__Teks yang Ditampilkan__:
Saturday, March 24, 2018

Sisi Jenaka Customer Service


Sisi Jenaka Customer Service
Hai semua, kali ini saya mau ngobrolin soal rupa-rupa pengalaman terkait pelayanan yang diberikan mbak-mbak maupun mas-mas di lini customer service atau pelayanan pelanggan.
Ini bukan obrolan serius
dan bukan nyinyir juga, saya cuma mau ngebahas serba serbi jenis layanan pelanggan sesuai fakta yang pernah saya alami, that’s it. Konon tipikal orang Indonesia pada umumnya dikenal ramah di mata orang bule. Namun, menurut saya pada kenyataannya  masih banyak hal-hal yang kudu dibenahi, khususnya terkait sistem pelayanan terhadap para konsumen atau pelanggan. Mayoritas orang Indonesia memang ramah dan murah senyum. Namun dalam aspek pelayanan terhadap konsumen atau pelanggan butuh lebih dari sekedar senyum manis hehehe.


sisi jenaka customer service
sumber: Pixabay

Customer Service Butuh Credit Point
Rasanya, setiap orang pernah mengalami kejadian yang mungkin kurang menggenakkan, kurang pas, atau mungkin justru pengalaman buruk saat berhubungan dengan pihak-pihak di lini customer service. Saya sendiri relatif sering mengalami hal-hal lucu terkait hal ini. Misalnya suatu hari saya pernah pesan makanan di counter sebuah bioskop. Ceritanya begini,  secara saya berpikir positif, saya hanya bilang pesan popcorn 1 box, tanpa menyebutkan ukurannya. Staf customer service tau-tau memberikan box popcorn yang relatif besar, tanpa ba bi bu. Ealah ndelalah kok pas mau bayar, saya ditagih hampir 3 kali lipat dari harga normal karena ternyata ukuran box popcornnya jumbo. Sebenarnya dalam hati saya ada rasa curiga, saya mikir sepertinya ini cara staf tsb supaya dapat credit (nilai tambah) di mata perusahaan karena berhasil mendongkrak penjualan. Menurut saya, mestinya caranya gak gitu yaa. Staf customer service bisa bertanya dengan sopan sebelum nota di print out di mesin kasir, misal “Ibu mau jenis popcorn dan ukuran yang mana? Saya juga paham kok, buat staf sales maupun staf customer service, jumlah penjualan baik secara kuantitas maupun nilai penjualan menjadi tolok ukur kesuksesan. Untungnya pada saat itu, saya dalam kondisi membawa cukup uang dan lagi-lagi saya males memperpanjang masalah. Rasanya praktek yang dilakukan semacam ini bisa terjadi di berbagai penjualan produk lain. Bagi saya, metode seperti ini ibarat membohongi atau menjebak konsumen secara halus.

__Data yang Diberikan__:
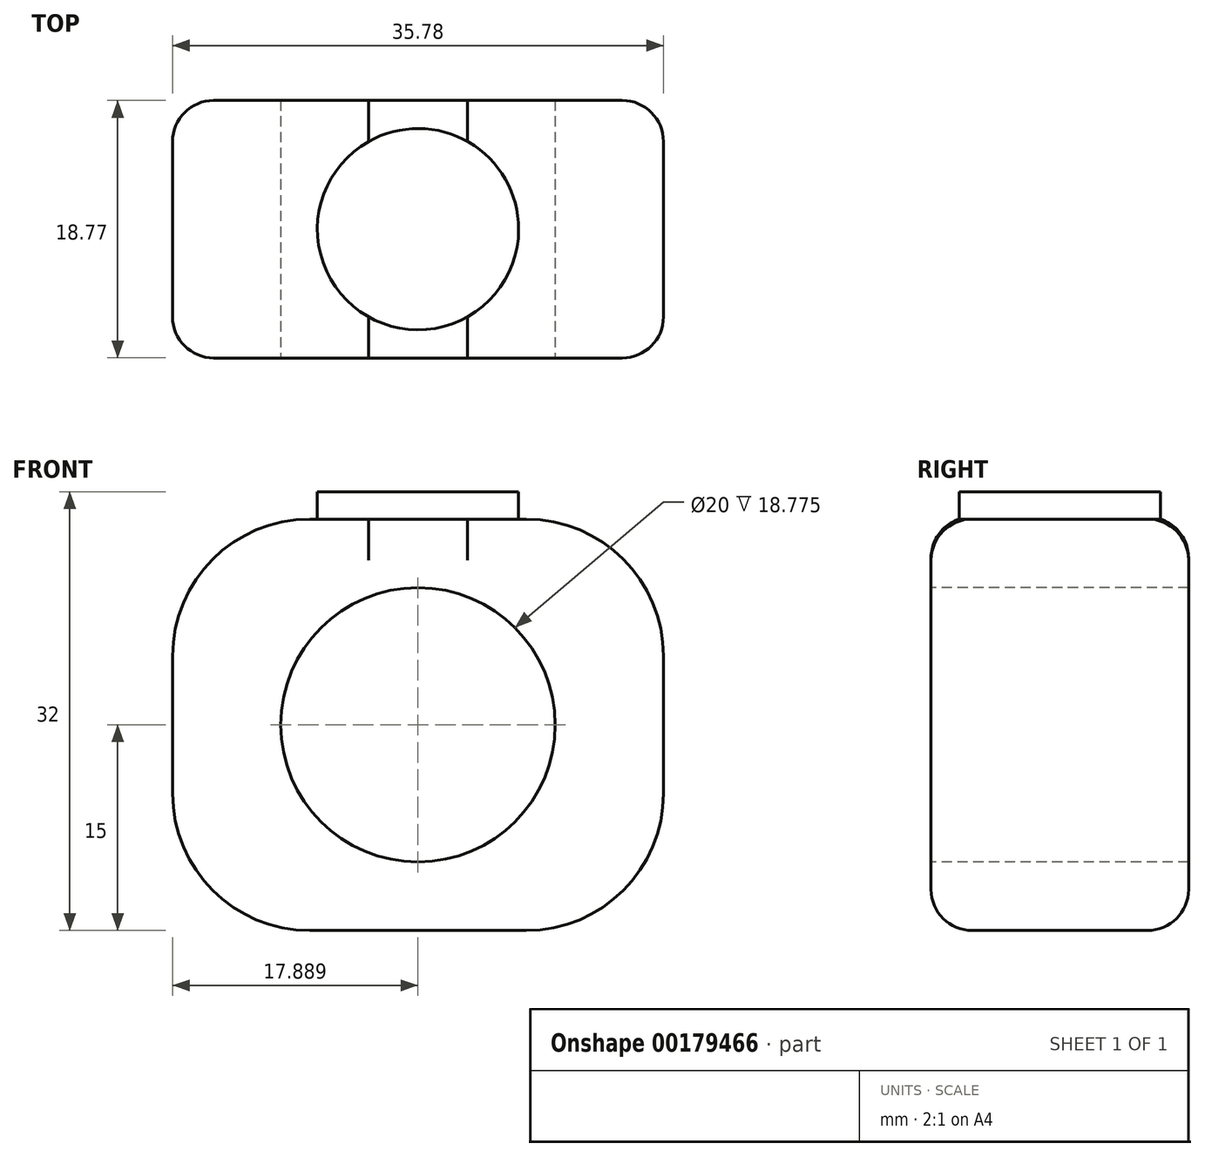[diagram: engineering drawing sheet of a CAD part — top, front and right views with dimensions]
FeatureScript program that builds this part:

__Tugas Singkat A__:
Ringkaslah paragraf dalam tulisan tentang customer service yang diawali "Rasanya, setiap orang pernah mengalami" menjadi versi yang lebih pendek dengan mempertahankan fakta-fakta utamanya.
__Tugas Singkat B__:
Tuliskan kembali bagian tulisan tentang customer service dari "Ini bukan obrolan" sampai "senyum manis hehehe.", dengan menukar "pelanggan" menjadi "klien".
__Tugas Singkat C__:
Menurut tulisan tentang customer service, berapa besar tagihan yang dikenakan kepada penulis untuk box popcorn berukuran jumbo dibandingkan harga normal?

__Jawaban Lengkap A__:
Hampir setiap orang pernah mengalami pengalaman yang kurang menyenangkan dengan customer service, dan penulis relatif sering mengalami hal-hal lucu terkait hal ini. Suatu kali penulis memesan satu box popcorn di counter bioskop tanpa menyebutkan ukurannya. Staf langsung memberikan box berukuran jumbo, sehingga penulis ditagih hampir tiga kali lipat dari harga normal. Penulis menduga staf melakukannya agar mendapat credit di mata perusahaan karena berhasil mendongkrak penjualan. Menurut penulis, staf seharusnya bertanya dengan sopan mengenai jenis dan ukuran popcorn sebelum nota dicetak, meskipun penulis memahami bahwa jumlah penjualan menjadi tolok ukur kesuksesan staf. Karena membawa cukup uang dan enggan memperpanjang masalah, penulis tidak mempersoalkannya. Namun, penulis menilai praktik semacam ini, yang dapat terjadi pada penjualan produk lain, ibarat membohongi atau menjebak konsumen secara halus.

__Jawaban Lengkap B__:
Ini bukan obrolan serius
dan bukan nyinyir juga, saya cuma mau ngebahas serba serbi jenis layanan klien sesuai fakta yang pernah saya alami, that’s it. Konon tipikal orang Indonesia pada umumnya dikenal ramah di mata orang bule. Namun, menurut saya pada kenyataannya  masih banyak hal-hal yang kudu dibenahi, khususnya terkait sistem pelayanan terhadap para konsumen atau klien. Mayoritas orang Indonesia memang ramah dan murah senyum. Namun dalam aspek pelayanan terhadap konsumen atau klien butuh lebih dari sekedar senyum manis hehehe.

__Jawaban Lengkap C__:
Hampir tiga kali lipat dari harga normal.